A Seoul, non considerando il passaggio autostradale all’arrivo, sono arrivato il sabato mattina del fine settimana in cui si festeggiava la festa del Chuseok, la principale festività coreana, ben due giorni di vacanze! Siamo arrivai in bus nella parte orientale della città e fortunatamente Ki aveva le carte oltre a conoscere il coreano (essendo coreano, ovvio), perché senza sarebbe stato un po’ difficile capire come poter comprare i biglietti della metro, oltre a capire quale linea prendere, infatti le comode mappe tascabili che si possono liberamente prendere alla stazione hanno un solo difetto: sono in caratteri coreani. Fortunatamente poi dentro i nomi delle stazioni sono anche in caratteri latini. Una simpatica musichetta annuncia l’arrivo di ogni vagone, insieme ad un monitor che con dei disegnini comunica in tempo reale la posizione del treno sulla linea. Dentro i vagoni sono molto larghi e spaziosi, non solo più di quelli dell’angusta metropolitana di Londra o della non larga metropolitana di Parigi, ma anche di quella di Roma mi pare. E’ sabato e quindi non corro il rischio di sperimentare grandi affollamenti, temo che nei giorni lavorativi anche qui hanno del personale per “agevolare” la discesa e la salita (ovvero ti premono dentro il vagone, sono famosi a Tokyo per farlo ma io li ho visti anche a Parigi). Devono però essere stati molto scioccati dall’attentato alla metropolitana di Tokyo, perché i monitor nel vagone trasmettono in continuazione le istruzioni per un’emergenza dovuta a gas nocivi nella metropolitana, e nelle banchine sono ben visibili degli armadi con maschere antigas e altre protezioni in plastica. Infine, nei due/tre viaggi fatti in metropolitana, ho potuto notare come non passino musicisti nei vagoni o altri a chiedere elemosina, ma dei signori a vendere una specie di calzino elasticizzato (promuovevano il prodotto ma in coreano con scritte anch’esse in coreano, quindi non ho potuto cogliere tutte le qualità di questi oggetti).

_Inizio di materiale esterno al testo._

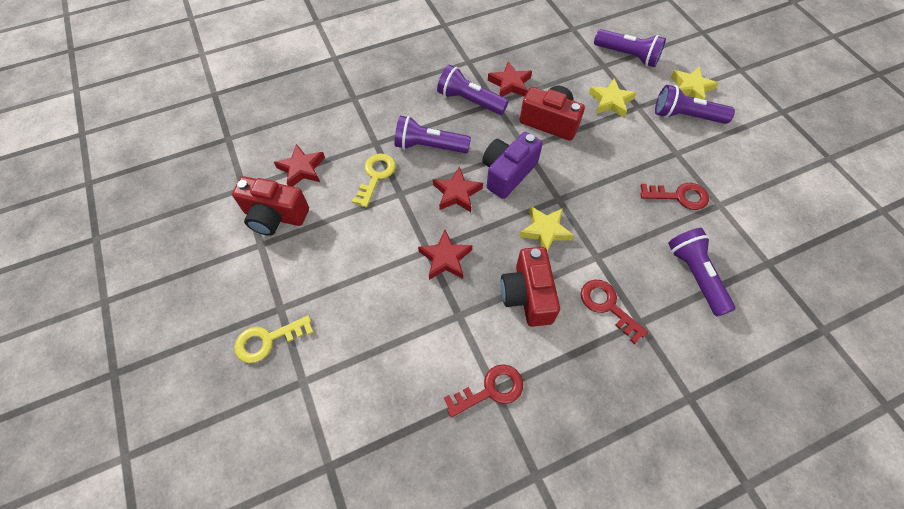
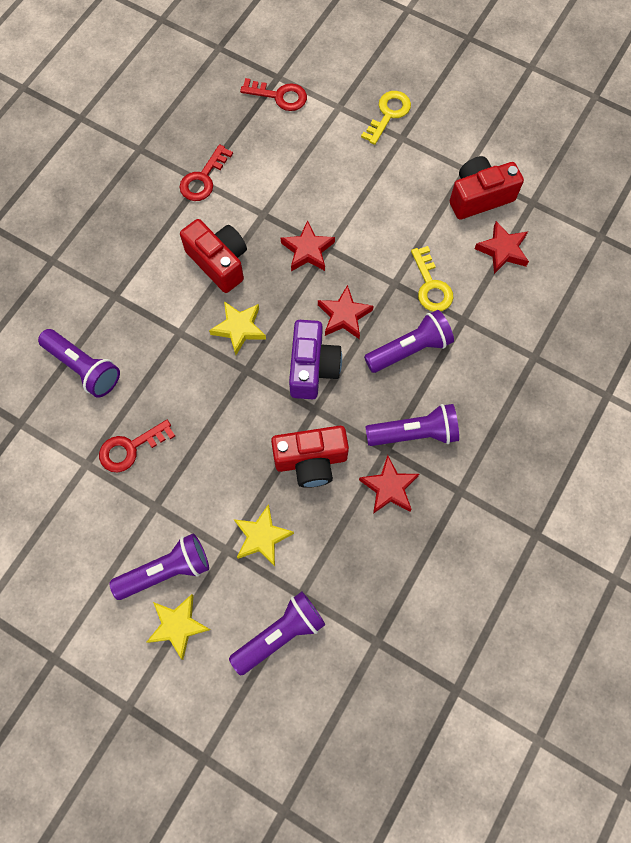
camera: 145 degrees right, 10 degrees up
red key [581,280,648,344] -> red key moved to [240,78,307,111]
purple flashlight [594,29,666,67] -> purple flashlight turned 150 degrees clockwise [229,592,325,675]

Le strade di Seoul possono anche riempirsi di ristoranti, negozi, in un curioso mélange di occidente e oriente, quando ai negozi delle grandi case americane si affiancano le insegne luminose e colorate dell’oriente, con i segni dell’alfabeto coreano che sono composti come per formare un carattere (alla cinese) pur non essendo ideogrammi. La domenica mattina, pigramente verso le dieci, i negozi sono comunque aperti, alcuni avventori si aggirano lenti e radi, tra le vetrine e i coffe-shop all’americana, poi mano mano quando l’ora di pranzo si avvicina (che in Corea è a mezzogiorno) la folla aumenta, ma noi dopo pranzo andiamo a vedere la città dall’alto. Non lontano dal centro di Seoul, proseguendo la salita dal quartiere delle ambasciate, si apre un grande parco, in salita, su una collina più alta delle altre, che non arriva ad essere una montagna (come quella dietro il palazzo reale, per esempio) ma è abbastanza alta e ripida per essersi salvata dalle costruzioni compulsive del dopoguerra, e sulla sua sommità si trova una torre (simile per dire a quella di Sydney) da cui si può vedere tutta la sterminata città. Purtroppo è un giorno così nuvoloso che non saliamo perché la cima è già dentro le nuvole, ma anche dalla base possiamo ammirare da un lato e dall’altro, emergendo dalla bruma, la città, con i suoi grandi palazzi, le abitazioni che sembrano grandi caserme (ancor più inquietanti perché numerate, con numeri e segni a caratteri cubitali che si distinguono da lontano), i grattacieli, le intricate case basse e i parchi, che coincidono per lo più con il palazzo reale, quello del principe e le basi (o ex-basi) militari americane.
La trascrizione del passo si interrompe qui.